======== Dataset extract

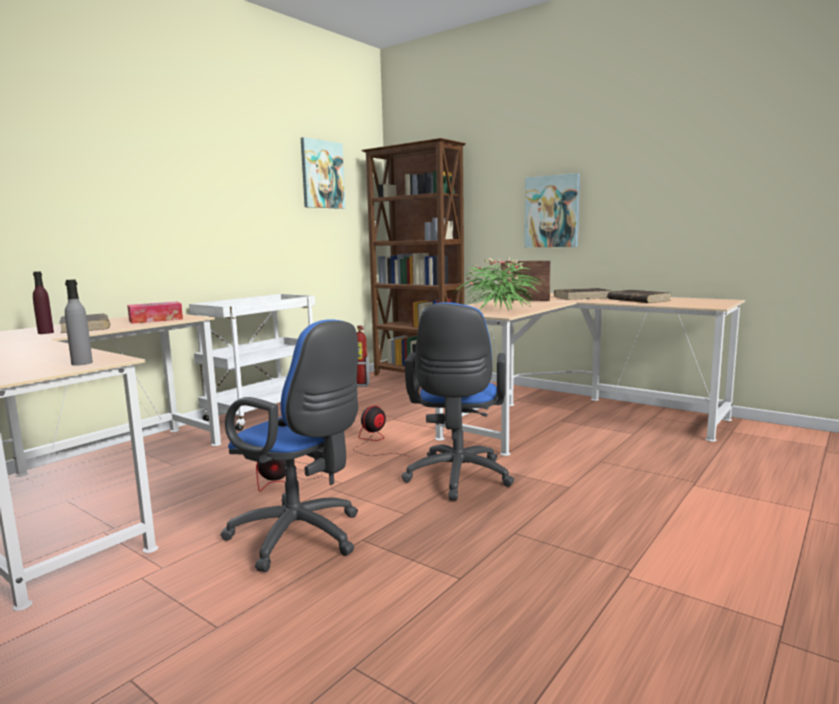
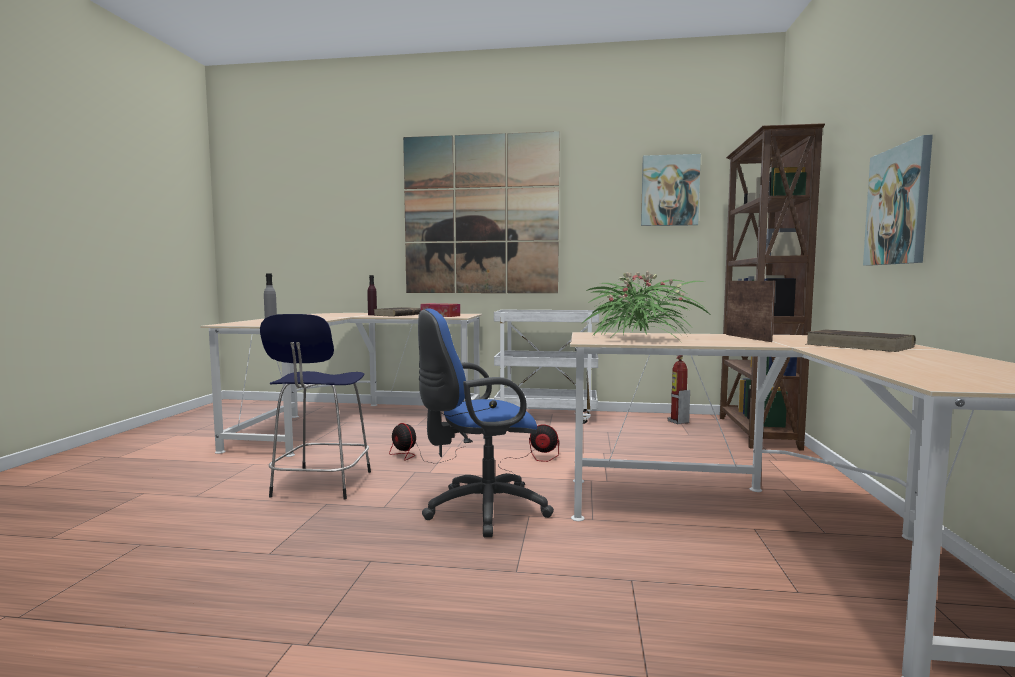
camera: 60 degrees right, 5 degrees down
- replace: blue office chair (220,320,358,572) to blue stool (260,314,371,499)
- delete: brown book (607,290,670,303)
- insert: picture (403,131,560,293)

================

- **Instructions to follow**
Drop the pictures; repeat the listing above exactly.

- **Exercise result**
camera: 60 degrees right, 5 degrees down
- replace: blue office chair (220,320,358,572) to blue stool (260,314,371,499)
- delete: brown book (607,290,670,303)
- insert: picture (403,131,560,293)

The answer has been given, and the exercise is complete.